Your assignment -
Here the job is to retype the data word for word while leaving the pictures aside.

Source material -
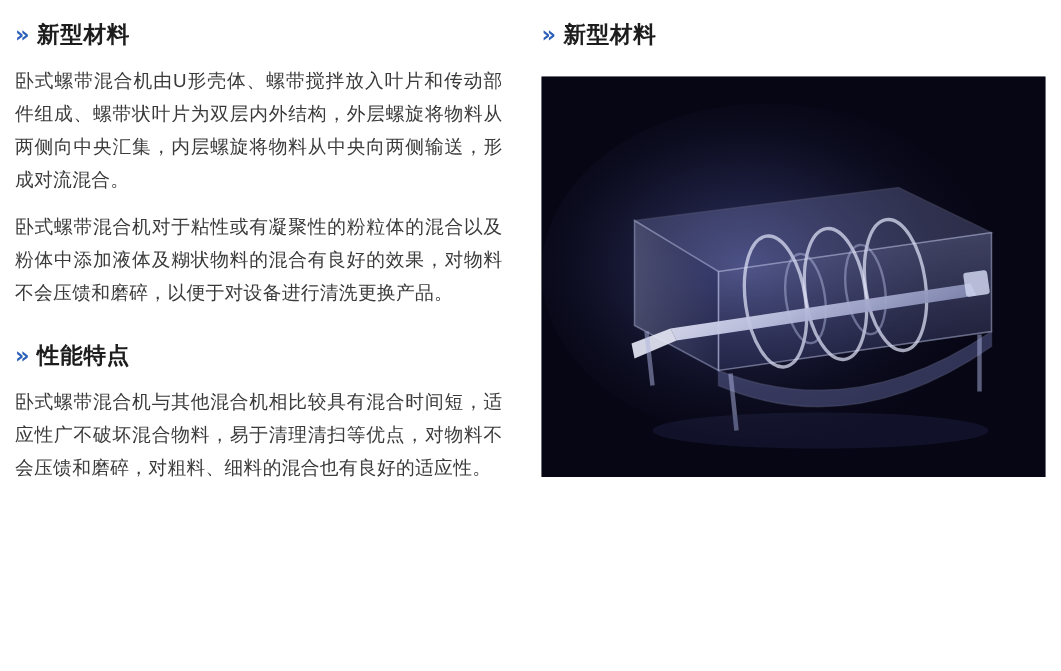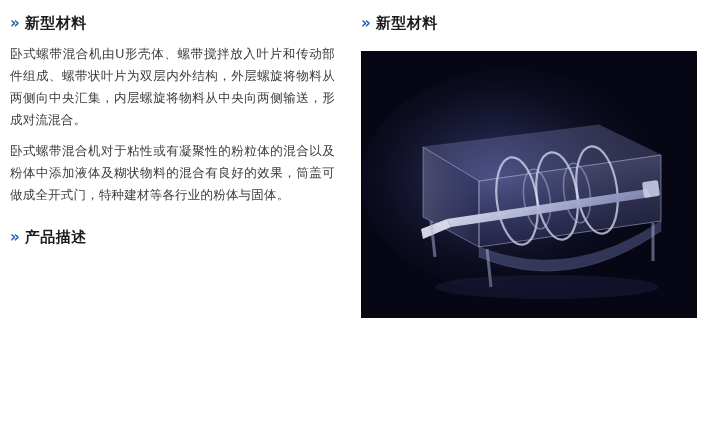"卧式螺带混合机对于粘性或有凝聚性的粉粒体的混合以及粉体中添加液体及糊状物料的混合" p.para { text: 筒盖可做成全开式门，特种建材等各行业的粉体与固体 -> 对物料不会压馈和磨碎，以便于对设备进行清洗更换产品 }
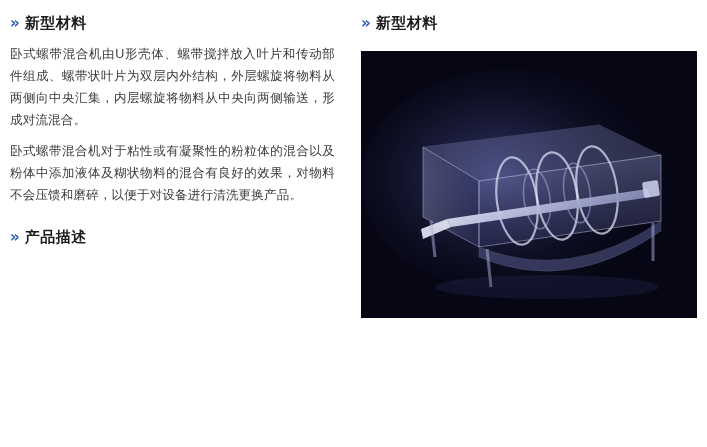"产品描述" span.section-title { text: 产品描述 -> 性能特点 }
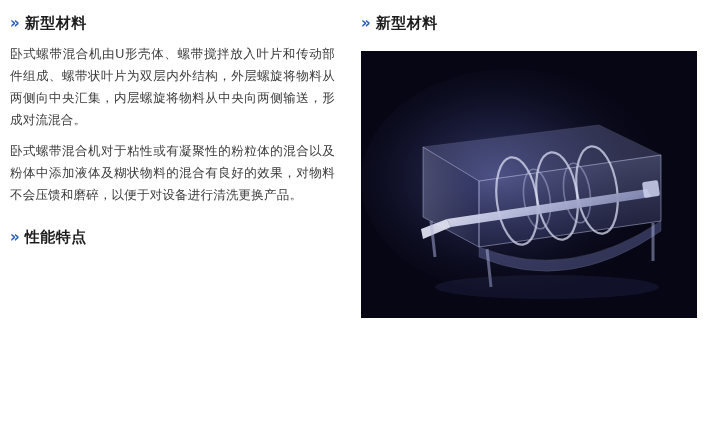"卧式螺带混合机与其他混合机相比较具有混合时间短，适应性广不破坏混合物料，易于清理" p.para { html: none -> <p>卧式螺带混合机与其他混合机相比较具有混合时间短，适应性广不破坏混合物料，易于清理清扫等优点，对物料不会压馈和磨碎，对粗料、细料的混合也有良好的适应性。</p> }
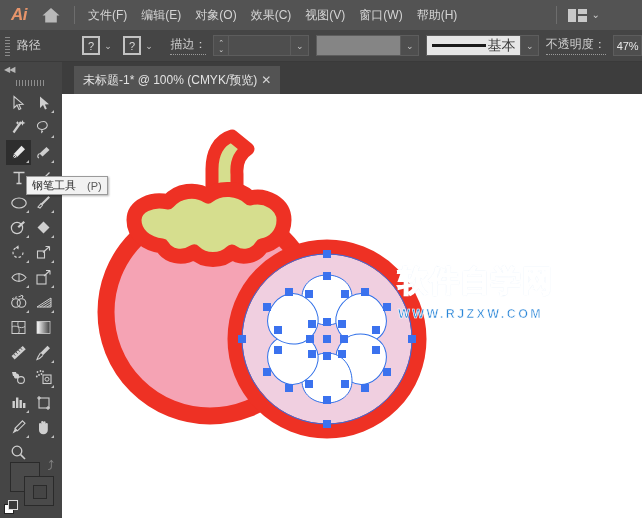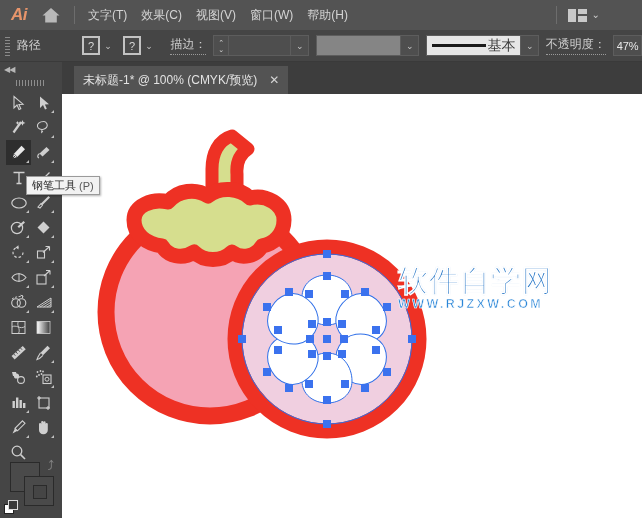"文件(F)" div.menu-item { html: none -> <div>文件(F)</div> }
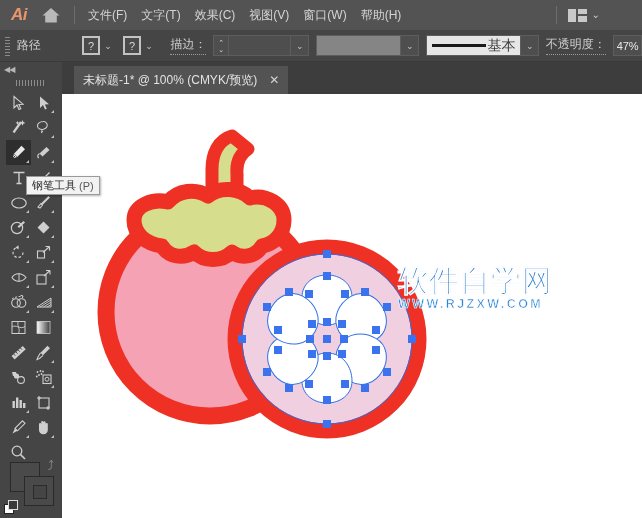"编辑(E)" div.menu-item { html: none -> <div>编辑(E)</div> }
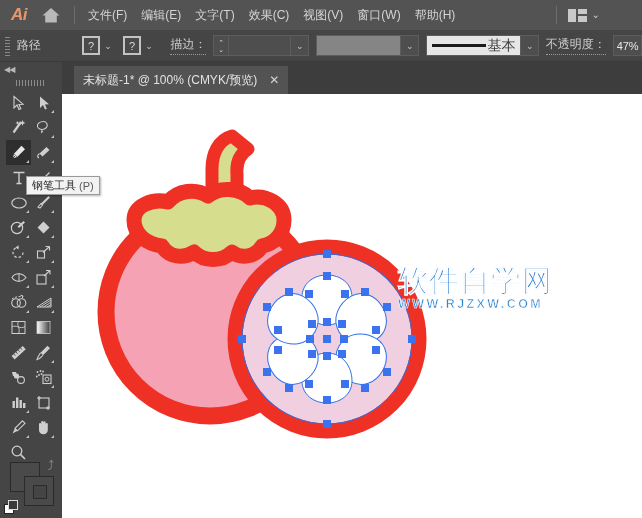"对象(O)" div.menu-item { html: none -> <div>对象(O)</div> }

Output -
"卧式螺带混合机对于粘性或有凝聚性的粉粒体的混合以及粉体中添加液体及糊状物料的混合" p.para { text: 筒盖可做成全开式门，特种建材等各行业的粉体与固体 -> 对物料不会压馈和磨碎，以便于对设备进行清洗更换产品 }
"产品描述" span.section-title { text: 产品描述 -> 性能特点 }
"卧式螺带混合机与其他混合机相比较具有混合时间短，适应性广不破坏混合物料，易于清理" p.para { html: none -> <p>卧式螺带混合机与其他混合机相比较具有混合时间短，适应性广不破坏混合物料，易于清理清扫等优点，对物料不会压馈和磨碎，对粗料、细料的混合也有良好的适应性。</p> }
"文件(F)" div.menu-item { html: none -> <div>文件(F)</div> }
"编辑(E)" div.menu-item { html: none -> <div>编辑(E)</div> }
"对象(O)" div.menu-item { html: none -> <div>对象(O)</div> }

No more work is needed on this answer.